Data excerpts

= = = = =

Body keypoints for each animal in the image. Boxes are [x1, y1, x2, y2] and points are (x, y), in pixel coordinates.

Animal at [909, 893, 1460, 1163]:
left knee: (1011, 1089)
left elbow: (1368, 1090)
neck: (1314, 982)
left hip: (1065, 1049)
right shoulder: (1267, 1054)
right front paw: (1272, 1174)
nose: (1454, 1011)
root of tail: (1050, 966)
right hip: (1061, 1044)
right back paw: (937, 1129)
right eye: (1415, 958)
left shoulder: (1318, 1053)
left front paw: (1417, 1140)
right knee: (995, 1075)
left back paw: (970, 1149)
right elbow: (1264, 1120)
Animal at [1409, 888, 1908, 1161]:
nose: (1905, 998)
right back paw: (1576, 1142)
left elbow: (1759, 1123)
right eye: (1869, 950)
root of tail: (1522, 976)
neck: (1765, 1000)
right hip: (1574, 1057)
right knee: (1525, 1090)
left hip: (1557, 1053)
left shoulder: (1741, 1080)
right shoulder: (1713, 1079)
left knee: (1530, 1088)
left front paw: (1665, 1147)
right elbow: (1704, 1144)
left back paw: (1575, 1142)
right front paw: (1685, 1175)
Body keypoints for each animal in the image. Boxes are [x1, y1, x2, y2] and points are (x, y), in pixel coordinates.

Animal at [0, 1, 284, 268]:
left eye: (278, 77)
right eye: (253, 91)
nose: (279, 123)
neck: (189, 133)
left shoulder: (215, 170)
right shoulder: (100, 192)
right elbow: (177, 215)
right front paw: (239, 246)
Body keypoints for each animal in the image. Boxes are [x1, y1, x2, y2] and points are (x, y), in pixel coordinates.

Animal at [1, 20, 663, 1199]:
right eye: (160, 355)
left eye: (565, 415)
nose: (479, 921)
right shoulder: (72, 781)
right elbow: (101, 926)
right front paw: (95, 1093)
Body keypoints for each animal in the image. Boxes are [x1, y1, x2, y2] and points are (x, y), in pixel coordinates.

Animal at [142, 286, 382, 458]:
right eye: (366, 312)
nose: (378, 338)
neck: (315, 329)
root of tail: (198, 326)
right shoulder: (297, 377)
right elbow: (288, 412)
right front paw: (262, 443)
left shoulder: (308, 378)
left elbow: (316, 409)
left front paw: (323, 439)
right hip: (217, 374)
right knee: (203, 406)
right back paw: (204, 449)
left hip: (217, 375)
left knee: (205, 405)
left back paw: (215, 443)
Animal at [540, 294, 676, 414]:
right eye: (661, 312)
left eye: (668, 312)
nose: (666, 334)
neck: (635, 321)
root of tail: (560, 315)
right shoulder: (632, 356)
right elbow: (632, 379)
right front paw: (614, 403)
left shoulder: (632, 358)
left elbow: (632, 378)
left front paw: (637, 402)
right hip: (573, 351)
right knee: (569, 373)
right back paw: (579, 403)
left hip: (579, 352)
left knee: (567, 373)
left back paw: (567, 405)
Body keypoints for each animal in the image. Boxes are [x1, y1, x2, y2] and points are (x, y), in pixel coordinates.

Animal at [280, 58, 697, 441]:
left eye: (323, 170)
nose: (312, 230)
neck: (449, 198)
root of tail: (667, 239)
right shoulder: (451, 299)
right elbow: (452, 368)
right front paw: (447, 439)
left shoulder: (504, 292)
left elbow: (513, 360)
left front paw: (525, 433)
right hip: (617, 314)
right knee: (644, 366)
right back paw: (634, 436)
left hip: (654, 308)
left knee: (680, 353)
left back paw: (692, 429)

= = = = =

Directions for this task
Of the lines above, retype only those from the line containing "nose: (479, 921)" through the line containing "right shoulder: (297, 377)", including both, exactly.

Reply to the task
nose: (479, 921)
right shoulder: (72, 781)
right elbow: (101, 926)
right front paw: (95, 1093)
Body keypoints for each animal in the image. Boxes are [x1, y1, x2, y2] and points are (x, y), in pixel coordinates.

Animal at [142, 286, 382, 458]:
right eye: (366, 312)
nose: (378, 338)
neck: (315, 329)
root of tail: (198, 326)
right shoulder: (297, 377)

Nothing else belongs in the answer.